▸ Trecho da página:
========================
Missão da ONU no Haiti pode ser encerrada em outubro
BR

11 abril 2017

Já são 13 anos de presença dos soldados de paz no país; chefe do Haiti fala em progressos, especialmente após entrada de novo governo; Conselho de Segurança avalia recomendação sobre mandato da missão.

Leda Letra, da ONU News em Nova Iorque. 

O Conselho de Segurança promoveu nesta terça-feira um debate sobre a Missão da ONU de Estabilização no Haiti, Minustah. Ainda nesta semana, o órgão deve avaliar a recomendação feita pelo secretário-geral sobre o encerramento da missão em outubro.

Se o término do mandato for aprovado, o Conselho deve criar uma pequena missão de paz para acompanhar, durante seis meses, a situação no país após a retirada da Minustah.

Mudanças

Antes de falar ao Conselho de Segurança, a chefe da missão concedeu entrevista à ONU News. Sandra Honoré lembra que os soldados de paz estão presentes no Haiti há 13 anos e ela avalia que o país está pronto para a mudança.

“Temos visto um certo progresso no país e eu acho que no que diz respeito à estabilização, temos visto um processo eleitoral que nos levou ao momento atual, aonde o parlamento haitiano está funcionando normalmente.”

Desenvolvimento

Segundo a chefe da Minustah, a ordem constitucional foi retomada no Haiti especialmente após a posse do presidente Jovenel Moïse, no dia 7 de fevereiro. Com isso, Sandra Honoré destaca que o processo de desenvolvimento socioeconômico deve acelerar no país.

“O povo do Haiti merece esse desenvolvimento e eu espero que a administração e o governo trabalhem de uma maneira que produza esses efeitos positivos no interesse do povo haitiano.”

Sandra Honoré garante que a segurança no país está estável, apesar da fragilidade. Ao Conselho de Segurança, a chefe da Minustah explicou que a Polícia Nacional Haitiana, com 14 mil integrantes, “está forte e tem capacidade de planejar e realizar operações complexas”.

Honoré acredita ser o momento de “reformular a parceria entre comunidade internacional, Nações Unidas e Haiti, com o objetivo de garantir progresso sustentável” no país.
========================
▸ Linhas exibidas:
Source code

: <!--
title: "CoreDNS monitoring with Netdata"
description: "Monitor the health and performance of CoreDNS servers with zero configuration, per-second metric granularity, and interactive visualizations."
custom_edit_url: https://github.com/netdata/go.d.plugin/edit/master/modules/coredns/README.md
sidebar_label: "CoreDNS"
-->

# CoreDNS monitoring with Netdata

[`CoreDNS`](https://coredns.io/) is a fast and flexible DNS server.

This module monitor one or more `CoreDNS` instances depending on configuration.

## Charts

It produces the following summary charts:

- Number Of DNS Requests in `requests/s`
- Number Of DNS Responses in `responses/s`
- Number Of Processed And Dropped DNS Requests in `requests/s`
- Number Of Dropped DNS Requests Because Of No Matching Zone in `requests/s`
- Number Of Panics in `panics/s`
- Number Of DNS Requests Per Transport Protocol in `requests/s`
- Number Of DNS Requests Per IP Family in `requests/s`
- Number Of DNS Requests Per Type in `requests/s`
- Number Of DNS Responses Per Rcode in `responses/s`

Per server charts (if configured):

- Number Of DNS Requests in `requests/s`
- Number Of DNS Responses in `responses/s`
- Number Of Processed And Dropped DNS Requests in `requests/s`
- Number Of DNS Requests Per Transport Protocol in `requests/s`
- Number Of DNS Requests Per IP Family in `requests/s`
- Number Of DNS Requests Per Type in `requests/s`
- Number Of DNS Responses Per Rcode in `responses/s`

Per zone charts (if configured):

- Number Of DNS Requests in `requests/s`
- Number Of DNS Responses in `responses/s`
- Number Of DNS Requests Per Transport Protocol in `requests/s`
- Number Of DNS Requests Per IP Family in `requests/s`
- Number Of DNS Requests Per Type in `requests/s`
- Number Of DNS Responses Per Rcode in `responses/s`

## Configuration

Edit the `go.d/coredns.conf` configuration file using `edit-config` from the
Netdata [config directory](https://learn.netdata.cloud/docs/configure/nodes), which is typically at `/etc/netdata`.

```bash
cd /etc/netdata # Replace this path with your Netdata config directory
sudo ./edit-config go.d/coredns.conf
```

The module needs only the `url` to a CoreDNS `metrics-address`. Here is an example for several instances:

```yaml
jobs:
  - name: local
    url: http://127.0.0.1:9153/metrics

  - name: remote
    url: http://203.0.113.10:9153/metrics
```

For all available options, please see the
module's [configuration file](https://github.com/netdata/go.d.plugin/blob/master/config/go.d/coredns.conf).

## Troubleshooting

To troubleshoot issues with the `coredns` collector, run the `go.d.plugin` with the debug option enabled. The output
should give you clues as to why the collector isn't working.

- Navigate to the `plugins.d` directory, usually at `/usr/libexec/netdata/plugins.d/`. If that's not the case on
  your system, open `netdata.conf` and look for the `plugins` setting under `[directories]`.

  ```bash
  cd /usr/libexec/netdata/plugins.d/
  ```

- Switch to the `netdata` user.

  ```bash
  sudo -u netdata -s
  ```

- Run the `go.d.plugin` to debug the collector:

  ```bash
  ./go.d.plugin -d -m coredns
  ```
========================
▸ Problema:
Reproduza a parte da matéria sobre a missão da ONU no Haiti que vai desde "11 abril 2017" até "missão em outubro.".

▸ Resposta escrita:
11 abril 2017

Já são 13 anos de presença dos soldados de paz no país; chefe do Haiti fala em progressos, especialmente após entrada de novo governo; Conselho de Segurança avalia recomendação sobre mandato da missão.

Leda Letra, da ONU News em Nova Iorque. 

O Conselho de Segurança promoveu nesta terça-feira um debate sobre a Missão da ONU de Estabilização no Haiti, Minustah. Ainda nesta semana, o órgão deve avaliar a recomendação feita pelo secretário-geral sobre o encerramento da missão em outubro.